# Work item:
Reproduce exactly the lines below from the one containing "- **Pre-Order Food:**" through the one containing "#### **Feature 1: Pre-Order", including both, and nothing else.
==== Provided material
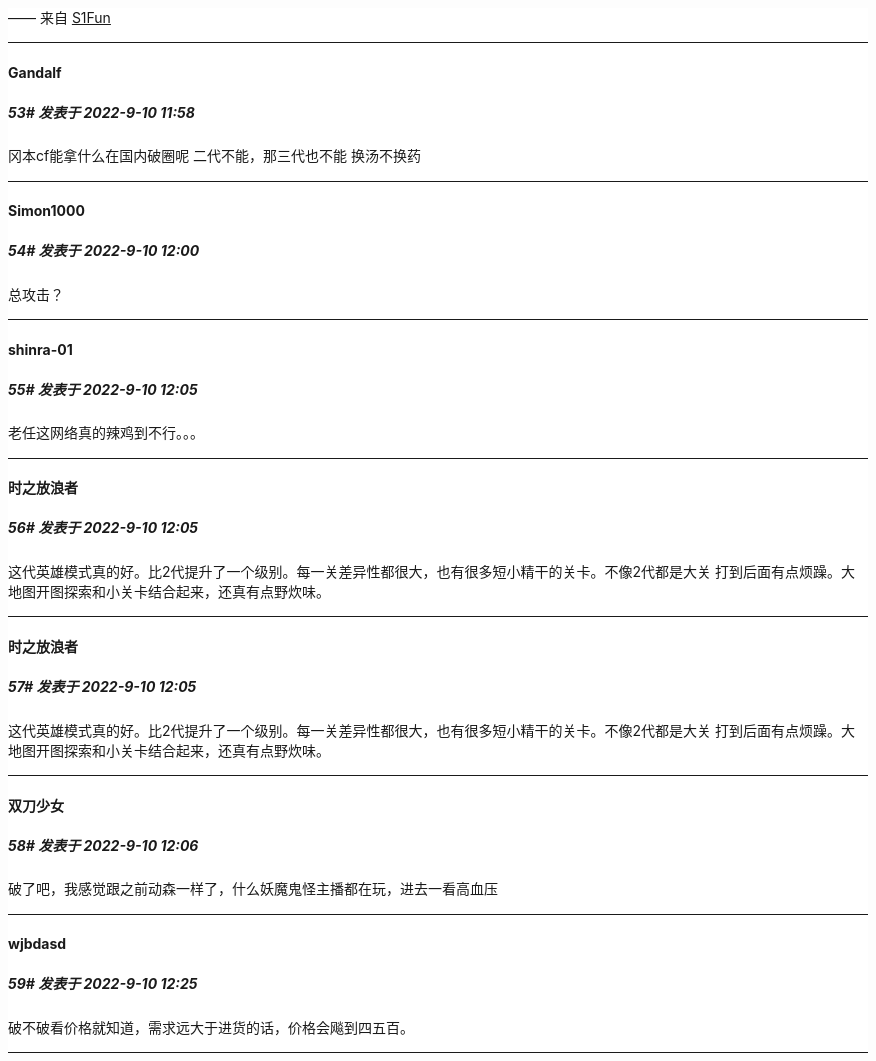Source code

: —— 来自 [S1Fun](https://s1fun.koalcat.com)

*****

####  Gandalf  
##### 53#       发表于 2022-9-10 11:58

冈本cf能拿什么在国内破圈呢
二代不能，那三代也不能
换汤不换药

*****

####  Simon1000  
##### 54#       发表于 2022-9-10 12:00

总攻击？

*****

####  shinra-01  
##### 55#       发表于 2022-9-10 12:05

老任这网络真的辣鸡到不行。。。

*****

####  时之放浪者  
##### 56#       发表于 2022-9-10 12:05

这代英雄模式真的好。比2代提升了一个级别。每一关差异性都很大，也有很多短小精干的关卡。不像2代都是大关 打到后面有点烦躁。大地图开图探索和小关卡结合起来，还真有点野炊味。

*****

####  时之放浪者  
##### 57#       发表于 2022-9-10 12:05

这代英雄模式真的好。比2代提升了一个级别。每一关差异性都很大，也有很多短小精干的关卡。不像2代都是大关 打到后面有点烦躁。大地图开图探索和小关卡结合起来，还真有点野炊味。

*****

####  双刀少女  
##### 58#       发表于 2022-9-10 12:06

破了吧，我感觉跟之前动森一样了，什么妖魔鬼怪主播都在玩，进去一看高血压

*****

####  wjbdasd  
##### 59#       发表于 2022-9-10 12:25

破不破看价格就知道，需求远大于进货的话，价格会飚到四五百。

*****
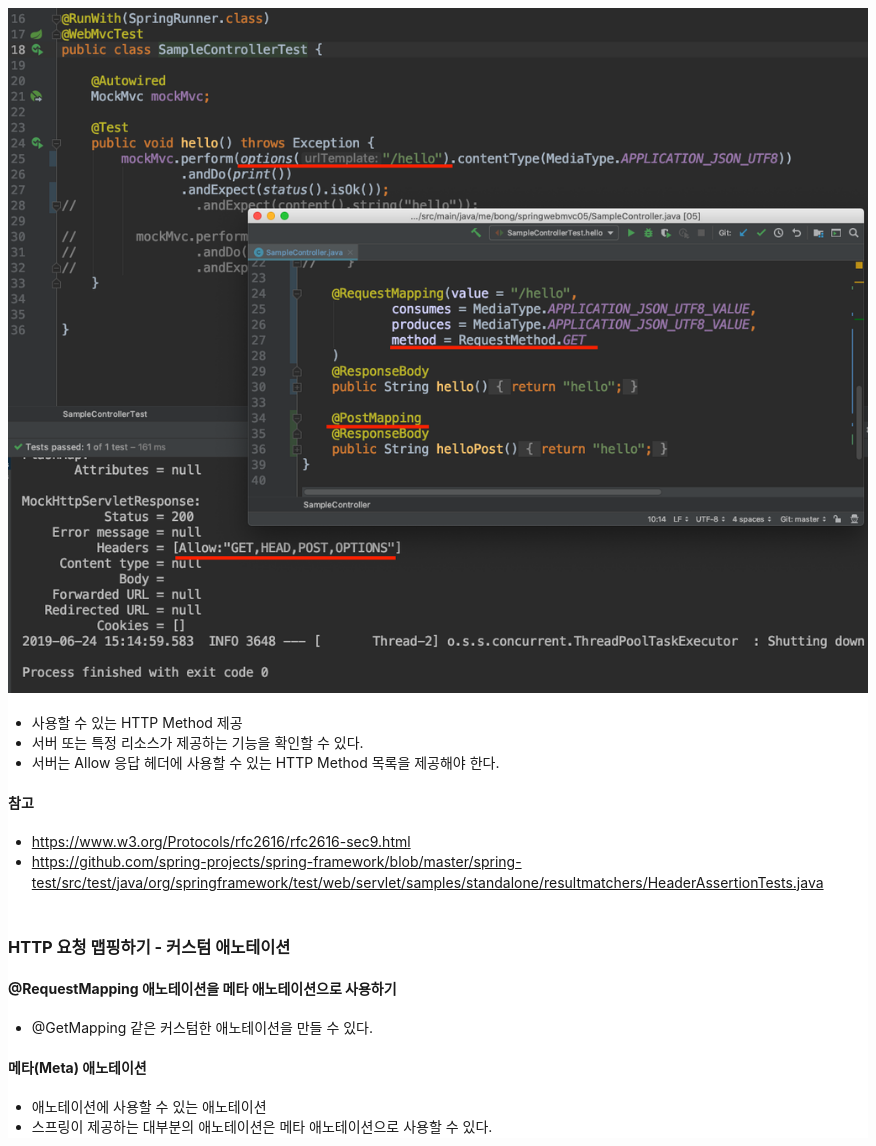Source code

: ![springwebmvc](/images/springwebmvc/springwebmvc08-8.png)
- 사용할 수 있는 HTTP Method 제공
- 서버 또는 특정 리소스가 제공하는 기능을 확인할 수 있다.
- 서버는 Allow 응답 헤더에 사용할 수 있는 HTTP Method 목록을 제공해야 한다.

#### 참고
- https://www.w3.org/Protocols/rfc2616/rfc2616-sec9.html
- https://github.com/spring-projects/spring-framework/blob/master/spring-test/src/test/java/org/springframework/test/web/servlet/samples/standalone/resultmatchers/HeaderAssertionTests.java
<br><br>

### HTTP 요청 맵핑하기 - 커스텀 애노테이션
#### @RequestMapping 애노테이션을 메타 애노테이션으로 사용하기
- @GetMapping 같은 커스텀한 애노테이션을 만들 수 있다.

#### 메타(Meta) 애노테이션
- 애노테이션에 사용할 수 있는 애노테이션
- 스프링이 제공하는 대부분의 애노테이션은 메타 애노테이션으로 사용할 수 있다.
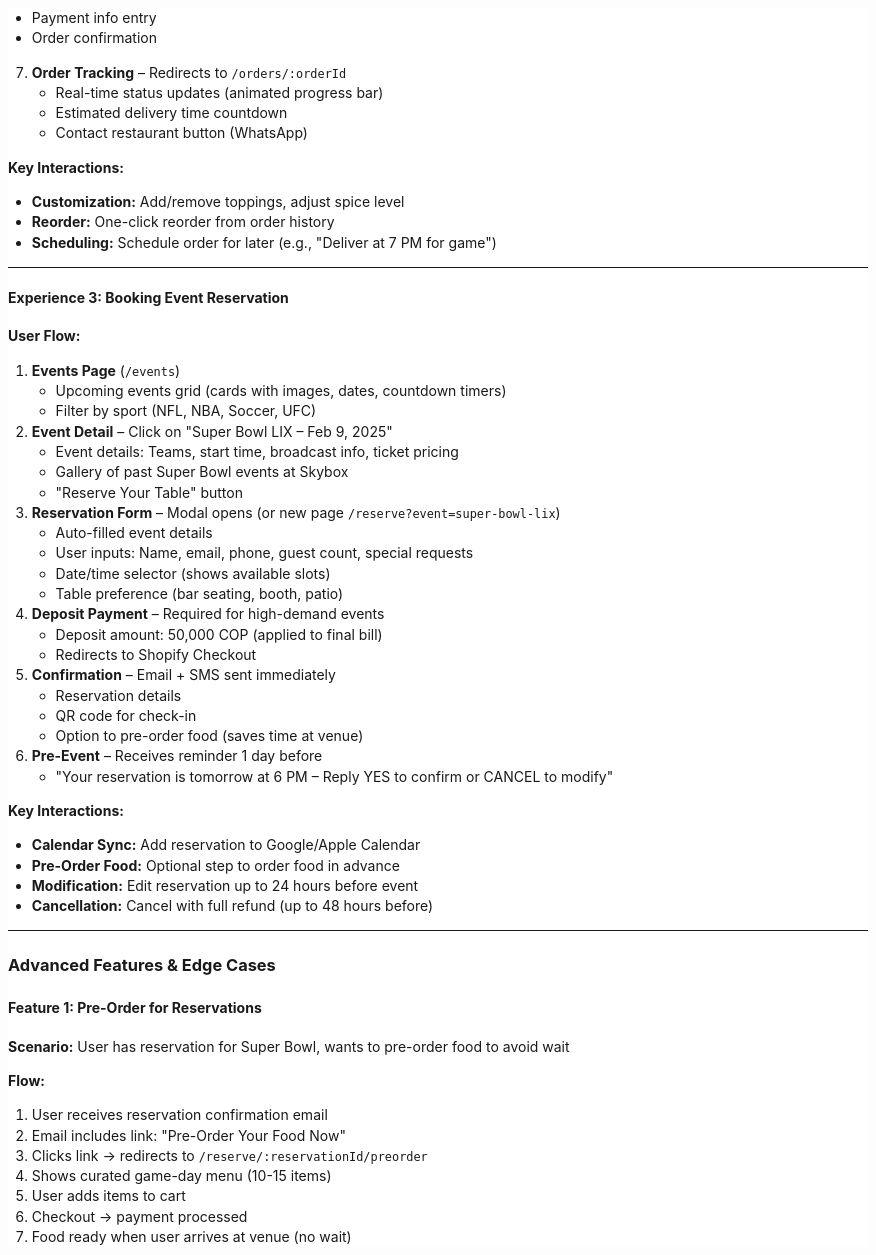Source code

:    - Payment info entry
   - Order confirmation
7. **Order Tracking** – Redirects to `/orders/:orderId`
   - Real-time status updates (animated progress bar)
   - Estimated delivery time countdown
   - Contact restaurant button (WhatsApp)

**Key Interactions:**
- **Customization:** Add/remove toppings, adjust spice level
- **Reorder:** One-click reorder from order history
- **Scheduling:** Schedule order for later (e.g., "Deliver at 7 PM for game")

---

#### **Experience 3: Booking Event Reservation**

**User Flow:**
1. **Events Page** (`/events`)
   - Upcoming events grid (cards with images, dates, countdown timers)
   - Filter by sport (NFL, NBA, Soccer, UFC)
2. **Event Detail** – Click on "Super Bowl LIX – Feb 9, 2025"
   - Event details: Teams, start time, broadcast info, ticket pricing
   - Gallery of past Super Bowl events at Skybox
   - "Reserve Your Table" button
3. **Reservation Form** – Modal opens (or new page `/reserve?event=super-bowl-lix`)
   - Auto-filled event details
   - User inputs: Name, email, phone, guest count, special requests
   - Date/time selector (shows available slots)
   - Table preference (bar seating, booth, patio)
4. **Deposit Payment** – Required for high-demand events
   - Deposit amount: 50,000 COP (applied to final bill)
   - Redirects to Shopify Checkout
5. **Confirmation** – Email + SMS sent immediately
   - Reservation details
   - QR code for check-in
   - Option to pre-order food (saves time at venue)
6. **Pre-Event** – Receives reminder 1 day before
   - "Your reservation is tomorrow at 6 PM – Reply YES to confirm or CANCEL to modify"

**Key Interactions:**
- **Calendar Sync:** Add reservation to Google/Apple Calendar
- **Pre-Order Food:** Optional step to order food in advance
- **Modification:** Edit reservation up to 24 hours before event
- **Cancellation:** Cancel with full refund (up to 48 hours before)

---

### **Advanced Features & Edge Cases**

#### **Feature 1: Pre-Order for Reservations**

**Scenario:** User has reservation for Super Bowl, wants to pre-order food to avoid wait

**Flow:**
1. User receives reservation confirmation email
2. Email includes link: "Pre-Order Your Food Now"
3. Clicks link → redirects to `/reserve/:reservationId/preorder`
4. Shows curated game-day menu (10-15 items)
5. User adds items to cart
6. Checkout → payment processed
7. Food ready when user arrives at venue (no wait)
========
# Result of the exercise:
- **Pre-Order Food:** Optional step to order food in advance
- **Modification:** Edit reservation up to 24 hours before event
- **Cancellation:** Cancel with full refund (up to 48 hours before)

---

### **Advanced Features & Edge Cases**

#### **Feature 1: Pre-Order for Reservations**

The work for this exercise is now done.